Even some liberals are not enamored with Supreme Court nominee Sonia Sotomayor.

It turns out that many on the left are insulted that Judge Sotomayor has run away from her radical record to appear more moderate during her Senate confirmation hearings.

Georgetown University Law Center's liberal professor Louis Michael Seidman couldn't constrain his anger. "I was completely disgusted by Judge Sotomayor's testimony today," he posted on Tuesday. "If she was not perjuring herself, she is intellectually unqualified to be on the Supreme Court. If she was perjuring herself, she is morally unqualified ... . Perhaps Justice Sotomayor should be excused because our official ideology about judging is so degraded that she would sacrifice a position on the Supreme Court if she told the truth. Legal academics who defend what she did today have no such excuse."

Dahlia Lithwick, a contributing editor at Newsweek, complained on MSNBC Wednesday night that Democratic senators and Judge Sotomayor "are promising us that Sotomayor is going to be tough on crime, loves guns, is a strict constructionist, is a minimalist. It is just bizarre." Ms. Lithwick also was very upset that Judge Sotomayor and the Democrats had publicly "bought into [Chief Justice John G. Roberts Jr.'s] notion that judges call balls and strikes" without introducing their own personal opinions.

"[I]f she weren't sitting before this [Senate Judiciary] committee right now, and with so much at stake, would she really be backing off of that statement?" CNN anchor Campbell Brown asked her guest Cathy Areu Wednesday night.
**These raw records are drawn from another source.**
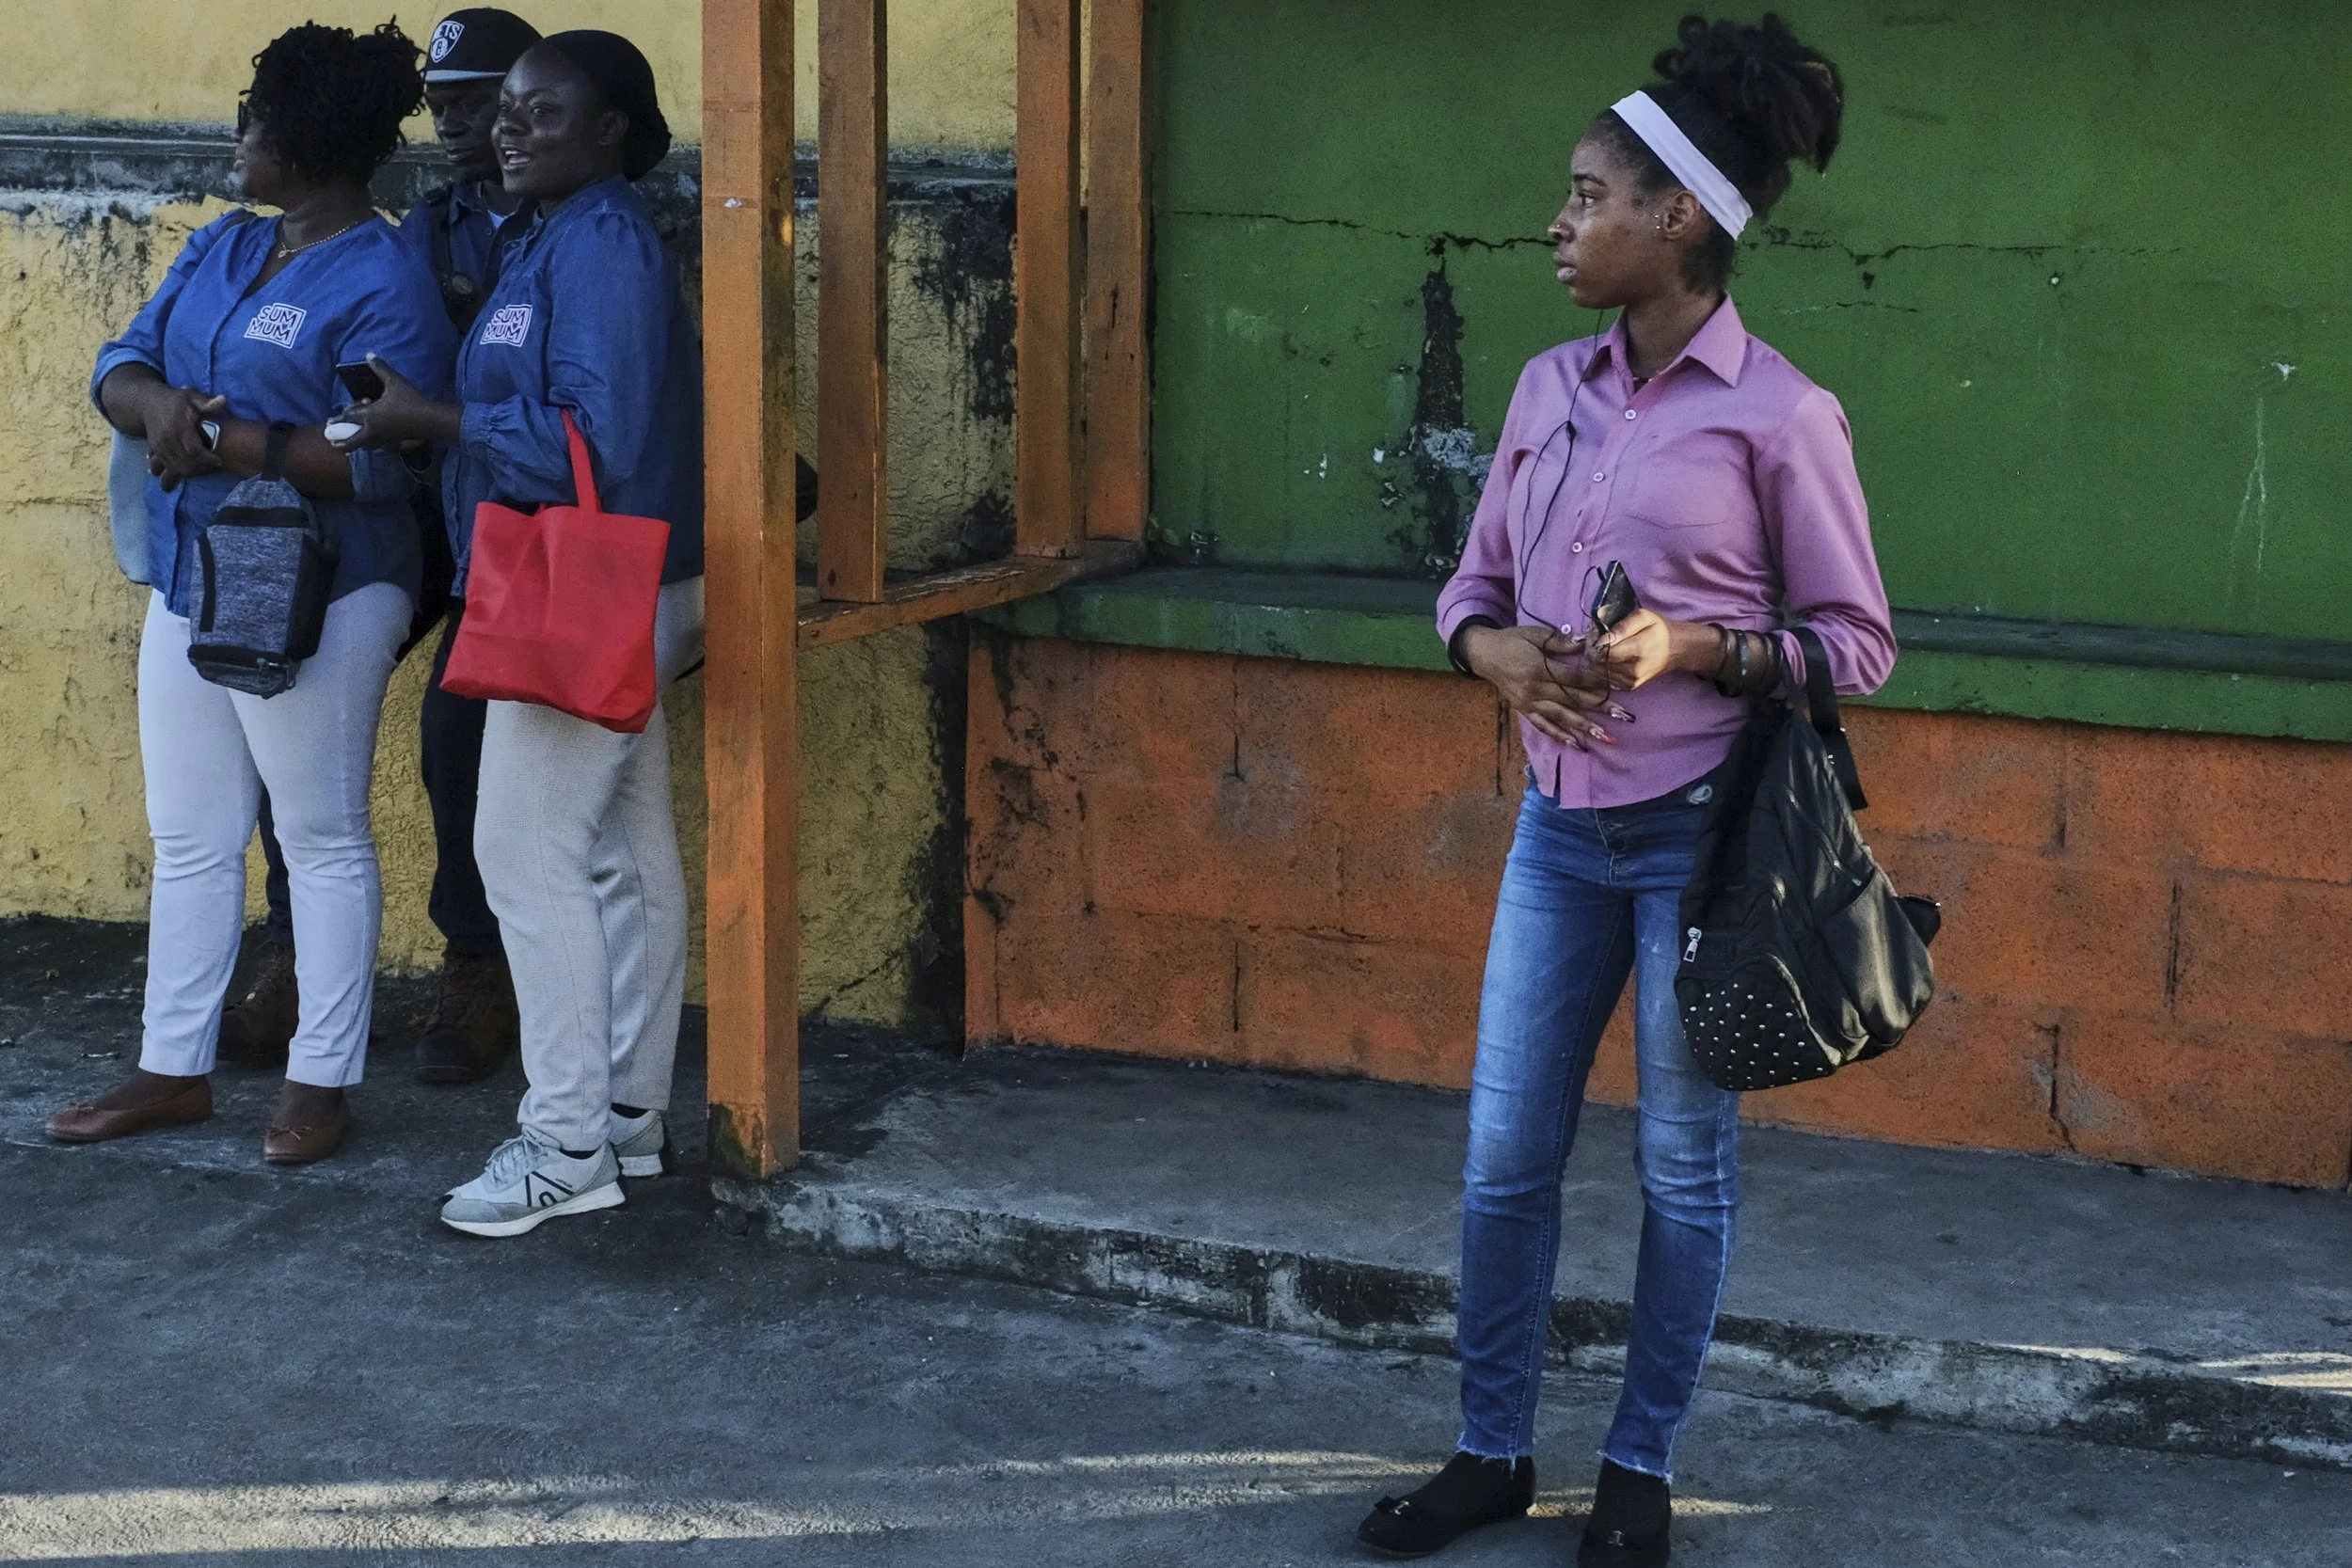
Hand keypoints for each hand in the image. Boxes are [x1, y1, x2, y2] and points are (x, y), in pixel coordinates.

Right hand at [142, 385, 228, 485]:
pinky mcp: (155, 451)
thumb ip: (206, 402)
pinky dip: (180, 472)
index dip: (208, 459)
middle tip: (214, 465)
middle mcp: (167, 439)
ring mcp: (159, 447)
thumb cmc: (174, 400)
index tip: (219, 460)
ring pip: (177, 468)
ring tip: (204, 467)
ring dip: (192, 472)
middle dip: (202, 468)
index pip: (195, 451)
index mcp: (179, 427)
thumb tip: (223, 400)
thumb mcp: (191, 396)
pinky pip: (168, 467)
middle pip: (186, 463)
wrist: (146, 403)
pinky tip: (191, 468)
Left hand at [328, 354, 460, 450]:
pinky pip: (375, 446)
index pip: (349, 417)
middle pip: (351, 441)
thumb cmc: (411, 400)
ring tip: (350, 442)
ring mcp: (383, 438)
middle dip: (340, 443)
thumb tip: (369, 355)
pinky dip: (368, 445)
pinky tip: (370, 442)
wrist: (430, 420)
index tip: (329, 422)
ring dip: (355, 444)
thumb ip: (380, 368)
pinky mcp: (392, 441)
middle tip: (332, 442)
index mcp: (370, 415)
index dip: (338, 419)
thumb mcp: (395, 381)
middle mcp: (373, 429)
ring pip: (363, 446)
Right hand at [1461, 623, 1633, 750]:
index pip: (1575, 678)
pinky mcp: (1524, 710)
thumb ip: (1560, 641)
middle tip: (1623, 716)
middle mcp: (1535, 689)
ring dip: (1585, 727)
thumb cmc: (1511, 640)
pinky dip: (1560, 736)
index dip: (1597, 683)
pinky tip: (1577, 745)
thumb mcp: (1535, 634)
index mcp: (1539, 667)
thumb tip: (1586, 643)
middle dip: (1600, 708)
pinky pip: (1544, 726)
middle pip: (1573, 700)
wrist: (1483, 654)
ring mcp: (1529, 702)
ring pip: (1561, 717)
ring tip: (1605, 737)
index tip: (1619, 687)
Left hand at [1592, 609, 1716, 691]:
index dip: (1595, 642)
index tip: (1596, 633)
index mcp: (1639, 650)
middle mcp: (1634, 671)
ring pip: (1599, 672)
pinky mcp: (1629, 688)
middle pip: (1599, 663)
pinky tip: (1611, 658)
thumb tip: (1603, 640)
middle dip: (1593, 650)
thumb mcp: (1644, 617)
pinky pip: (1605, 679)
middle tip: (1598, 639)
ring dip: (1597, 659)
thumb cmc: (1659, 629)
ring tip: (1606, 647)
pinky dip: (1603, 668)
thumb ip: (1622, 626)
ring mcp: (1632, 682)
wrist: (1676, 649)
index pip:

"No. As a wise Latina, I can tell you, no, she [wouldn't be] backing down," Ms. Areu said. "And she probably would want to say, not only do I mean a wise Latina, I meant any Latina could make a better decision than a white man could ... . It's not just in her mind. She may not say it, but maybe she's thinking that."

Eva Rodriguez, an opinion writer at The Washington Post, wrote on Tuesday: "I'm surprised and disturbed by how many times today Sonia Sotomayor has backed off of or provided less-than-convincing explanations for some of her more controversial speeches about the role of gender and ethnicity in judicial decision-making ... . [Sotomayor at times] came across as dodgy at best and disingenuous at worst."

If anything is amazing, it is that liberals are willing to speak so openly about Judge Sotomayor's failure to defend her liberal beliefs. That the nominee is playing it safe is less of a surprise. Judge Sotomayor wants to be on the Supreme Court, and keeping her head down and avoiding strident remarks during her confirmation hearings is a safe way to get there. The fact that some liberals think she is selling out means Judge Sotomayor is doing a good job of selling herself. It doesn't mean she will be a good justice, but it is an indication that she probably will be confirmed as one.